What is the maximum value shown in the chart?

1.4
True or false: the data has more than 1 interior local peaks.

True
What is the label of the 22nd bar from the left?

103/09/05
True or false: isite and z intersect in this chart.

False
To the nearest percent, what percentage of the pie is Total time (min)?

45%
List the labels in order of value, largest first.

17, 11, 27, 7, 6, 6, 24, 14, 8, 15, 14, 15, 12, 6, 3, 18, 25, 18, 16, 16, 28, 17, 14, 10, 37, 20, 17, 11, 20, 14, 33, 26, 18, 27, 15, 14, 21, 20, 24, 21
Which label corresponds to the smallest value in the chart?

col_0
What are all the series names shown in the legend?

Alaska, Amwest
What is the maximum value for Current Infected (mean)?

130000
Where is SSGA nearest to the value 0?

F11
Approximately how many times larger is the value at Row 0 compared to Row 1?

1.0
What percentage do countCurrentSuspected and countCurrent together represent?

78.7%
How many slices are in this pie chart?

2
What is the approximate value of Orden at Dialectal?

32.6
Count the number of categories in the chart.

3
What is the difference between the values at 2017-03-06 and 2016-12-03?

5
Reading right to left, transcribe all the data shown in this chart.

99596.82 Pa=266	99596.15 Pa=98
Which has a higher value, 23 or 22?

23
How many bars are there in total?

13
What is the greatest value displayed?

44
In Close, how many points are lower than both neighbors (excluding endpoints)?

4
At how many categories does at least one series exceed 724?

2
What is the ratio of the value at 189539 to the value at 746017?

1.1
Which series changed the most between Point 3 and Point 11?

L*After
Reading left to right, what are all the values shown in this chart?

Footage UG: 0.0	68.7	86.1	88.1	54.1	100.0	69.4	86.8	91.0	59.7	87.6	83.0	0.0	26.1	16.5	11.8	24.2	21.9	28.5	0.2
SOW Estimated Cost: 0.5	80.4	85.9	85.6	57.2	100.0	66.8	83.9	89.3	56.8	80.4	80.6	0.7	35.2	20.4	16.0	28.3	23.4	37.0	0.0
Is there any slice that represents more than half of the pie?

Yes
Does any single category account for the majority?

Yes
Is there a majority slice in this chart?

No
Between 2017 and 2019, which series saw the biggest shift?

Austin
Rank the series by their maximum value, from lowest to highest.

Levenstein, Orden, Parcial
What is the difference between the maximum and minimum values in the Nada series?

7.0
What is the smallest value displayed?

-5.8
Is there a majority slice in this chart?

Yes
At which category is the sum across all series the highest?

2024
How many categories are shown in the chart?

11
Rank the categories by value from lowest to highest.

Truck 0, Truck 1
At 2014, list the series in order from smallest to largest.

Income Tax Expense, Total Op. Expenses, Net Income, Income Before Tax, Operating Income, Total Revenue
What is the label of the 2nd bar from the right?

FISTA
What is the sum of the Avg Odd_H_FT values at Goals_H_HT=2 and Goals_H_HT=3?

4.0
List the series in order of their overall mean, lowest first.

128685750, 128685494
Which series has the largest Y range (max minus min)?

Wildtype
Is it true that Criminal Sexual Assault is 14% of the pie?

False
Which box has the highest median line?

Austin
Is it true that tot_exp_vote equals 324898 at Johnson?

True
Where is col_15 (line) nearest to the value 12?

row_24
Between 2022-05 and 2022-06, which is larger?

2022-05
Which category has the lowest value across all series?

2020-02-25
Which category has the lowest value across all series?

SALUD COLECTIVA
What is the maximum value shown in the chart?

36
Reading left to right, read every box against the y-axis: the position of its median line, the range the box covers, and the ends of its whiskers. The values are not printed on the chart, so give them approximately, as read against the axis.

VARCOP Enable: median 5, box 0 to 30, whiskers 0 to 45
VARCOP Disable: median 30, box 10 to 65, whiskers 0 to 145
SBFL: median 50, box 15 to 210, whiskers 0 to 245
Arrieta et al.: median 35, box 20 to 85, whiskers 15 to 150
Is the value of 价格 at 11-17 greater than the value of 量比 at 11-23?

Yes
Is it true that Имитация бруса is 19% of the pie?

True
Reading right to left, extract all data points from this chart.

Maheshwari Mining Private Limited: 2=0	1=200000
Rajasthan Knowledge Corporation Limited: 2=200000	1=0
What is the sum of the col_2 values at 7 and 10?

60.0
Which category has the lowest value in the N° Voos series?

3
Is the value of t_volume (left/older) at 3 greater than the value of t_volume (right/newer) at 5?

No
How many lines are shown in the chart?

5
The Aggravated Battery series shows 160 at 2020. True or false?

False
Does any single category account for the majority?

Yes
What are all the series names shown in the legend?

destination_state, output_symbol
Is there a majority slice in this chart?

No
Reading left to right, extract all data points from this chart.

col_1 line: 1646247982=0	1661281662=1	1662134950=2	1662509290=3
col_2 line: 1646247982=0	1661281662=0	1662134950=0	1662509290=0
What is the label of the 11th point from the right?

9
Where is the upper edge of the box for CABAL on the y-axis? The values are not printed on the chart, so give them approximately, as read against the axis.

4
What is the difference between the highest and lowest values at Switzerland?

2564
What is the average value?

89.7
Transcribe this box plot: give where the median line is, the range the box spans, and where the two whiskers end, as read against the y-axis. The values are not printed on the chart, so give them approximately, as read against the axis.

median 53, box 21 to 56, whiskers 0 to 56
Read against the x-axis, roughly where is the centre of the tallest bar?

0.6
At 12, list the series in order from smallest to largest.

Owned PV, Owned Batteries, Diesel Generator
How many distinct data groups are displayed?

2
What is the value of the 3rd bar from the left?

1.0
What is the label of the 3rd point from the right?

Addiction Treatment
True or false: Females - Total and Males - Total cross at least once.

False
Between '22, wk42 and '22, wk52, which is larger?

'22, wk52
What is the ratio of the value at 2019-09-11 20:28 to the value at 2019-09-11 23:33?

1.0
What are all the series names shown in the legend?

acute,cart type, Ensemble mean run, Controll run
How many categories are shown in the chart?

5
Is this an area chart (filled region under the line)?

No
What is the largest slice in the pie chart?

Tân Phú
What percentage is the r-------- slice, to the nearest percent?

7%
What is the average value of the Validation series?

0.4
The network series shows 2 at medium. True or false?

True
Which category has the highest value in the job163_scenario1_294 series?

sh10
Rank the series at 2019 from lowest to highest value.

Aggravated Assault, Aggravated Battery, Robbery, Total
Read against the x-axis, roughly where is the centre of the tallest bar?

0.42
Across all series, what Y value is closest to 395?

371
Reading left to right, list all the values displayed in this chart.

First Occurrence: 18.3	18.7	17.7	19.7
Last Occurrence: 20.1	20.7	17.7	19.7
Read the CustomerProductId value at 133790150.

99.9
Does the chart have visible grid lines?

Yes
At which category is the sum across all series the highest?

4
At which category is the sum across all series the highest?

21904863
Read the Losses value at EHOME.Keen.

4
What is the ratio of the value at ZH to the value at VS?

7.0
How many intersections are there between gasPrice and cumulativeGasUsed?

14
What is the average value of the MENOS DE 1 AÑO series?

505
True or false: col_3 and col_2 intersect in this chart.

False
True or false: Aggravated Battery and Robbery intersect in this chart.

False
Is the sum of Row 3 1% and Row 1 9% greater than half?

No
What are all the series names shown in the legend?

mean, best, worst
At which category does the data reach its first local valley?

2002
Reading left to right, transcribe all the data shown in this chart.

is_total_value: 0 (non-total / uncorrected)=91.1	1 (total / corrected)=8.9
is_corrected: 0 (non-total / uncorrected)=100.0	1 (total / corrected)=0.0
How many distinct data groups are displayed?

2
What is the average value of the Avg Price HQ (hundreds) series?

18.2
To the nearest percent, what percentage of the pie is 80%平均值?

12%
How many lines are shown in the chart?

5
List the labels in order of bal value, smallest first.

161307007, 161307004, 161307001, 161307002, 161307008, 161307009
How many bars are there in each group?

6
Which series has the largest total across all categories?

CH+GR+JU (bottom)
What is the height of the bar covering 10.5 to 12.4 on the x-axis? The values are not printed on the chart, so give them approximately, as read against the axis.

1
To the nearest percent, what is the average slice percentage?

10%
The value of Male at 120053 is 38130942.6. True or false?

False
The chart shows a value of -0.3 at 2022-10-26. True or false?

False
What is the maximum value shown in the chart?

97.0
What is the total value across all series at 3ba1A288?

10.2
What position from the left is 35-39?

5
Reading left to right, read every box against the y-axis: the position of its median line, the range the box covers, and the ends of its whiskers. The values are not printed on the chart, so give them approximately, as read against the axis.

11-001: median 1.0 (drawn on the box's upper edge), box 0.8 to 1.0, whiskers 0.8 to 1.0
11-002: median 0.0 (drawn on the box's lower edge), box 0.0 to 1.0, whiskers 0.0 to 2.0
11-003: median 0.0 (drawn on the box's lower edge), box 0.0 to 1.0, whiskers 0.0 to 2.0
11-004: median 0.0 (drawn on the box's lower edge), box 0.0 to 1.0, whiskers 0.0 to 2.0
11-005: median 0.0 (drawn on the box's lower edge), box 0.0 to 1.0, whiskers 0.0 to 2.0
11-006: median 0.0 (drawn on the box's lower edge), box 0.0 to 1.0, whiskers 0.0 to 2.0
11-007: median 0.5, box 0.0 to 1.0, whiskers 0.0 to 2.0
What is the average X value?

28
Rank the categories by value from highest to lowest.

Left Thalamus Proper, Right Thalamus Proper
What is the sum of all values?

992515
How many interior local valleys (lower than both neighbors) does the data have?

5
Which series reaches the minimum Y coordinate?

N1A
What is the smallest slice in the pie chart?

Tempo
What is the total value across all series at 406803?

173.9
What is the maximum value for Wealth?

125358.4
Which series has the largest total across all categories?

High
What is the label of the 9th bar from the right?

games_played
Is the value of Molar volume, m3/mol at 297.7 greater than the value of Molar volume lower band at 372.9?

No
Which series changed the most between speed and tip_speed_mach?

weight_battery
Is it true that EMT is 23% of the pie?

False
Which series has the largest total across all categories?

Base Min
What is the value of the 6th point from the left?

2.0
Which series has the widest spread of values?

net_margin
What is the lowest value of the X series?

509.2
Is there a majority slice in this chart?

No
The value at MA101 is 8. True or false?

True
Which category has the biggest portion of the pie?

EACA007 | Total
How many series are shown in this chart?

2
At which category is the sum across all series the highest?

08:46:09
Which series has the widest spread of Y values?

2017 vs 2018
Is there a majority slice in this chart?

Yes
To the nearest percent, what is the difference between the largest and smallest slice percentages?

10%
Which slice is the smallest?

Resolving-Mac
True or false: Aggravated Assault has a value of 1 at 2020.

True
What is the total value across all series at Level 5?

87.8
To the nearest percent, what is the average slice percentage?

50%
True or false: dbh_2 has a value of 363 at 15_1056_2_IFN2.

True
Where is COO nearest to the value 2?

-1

How to complete this task:
Below the records, write out the lines exactly as they appear, beginning at the line that contains "destination_state, output_symbol" and stopping after the line that contains "Rank the series at".

Solution to the exercise:
destination_state, output_symbol
Is there a majority slice in this chart?

No
Reading left to right, extract all data points from this chart.

col_1 line: 1646247982=0	1661281662=1	1662134950=2	1662509290=3
col_2 line: 1646247982=0	1661281662=0	1662134950=0	1662509290=0
What is the label of the 11th point from the right?

9
Where is the upper edge of the box for CABAL on the y-axis? The values are not printed on the chart, so give them approximately, as read against the axis.

4
What is the difference between the highest and lowest values at Switzerland?

2564
What is the average value?

89.7
Transcribe this box plot: give where the median line is, the range the box spans, and where the two whiskers end, as read against the y-axis. The values are not printed on the chart, so give them approximately, as read against the axis.

median 53, box 21 to 56, whiskers 0 to 56
Read against the x-axis, roughly where is the centre of the tallest bar?

0.6
At 12, list the series in order from smallest to largest.

Owned PV, Owned Batteries, Diesel Generator
How many distinct data groups are displayed?

2
What is the value of the 3rd bar from the left?

1.0
What is the label of the 3rd point from the right?

Addiction Treatment
True or false: Females - Total and Males - Total cross at least once.

False
Between '22, wk42 and '22, wk52, which is larger?

'22, wk52
What is the ratio of the value at 2019-09-11 20:28 to the value at 2019-09-11 23:33?

1.0
What are all the series names shown in the legend?

acute,cart type, Ensemble mean run, Controll run
How many categories are shown in the chart?

5
Is this an area chart (filled region under the line)?

No
What is the largest slice in the pie chart?

Tân Phú
What percentage is the r-------- slice, to the nearest percent?

7%
What is the average value of the Validation series?

0.4
The network series shows 2 at medium. True or false?

True
Which category has the highest value in the job163_scenario1_294 series?

sh10
Rank the series at 2019 from lowest to highest value.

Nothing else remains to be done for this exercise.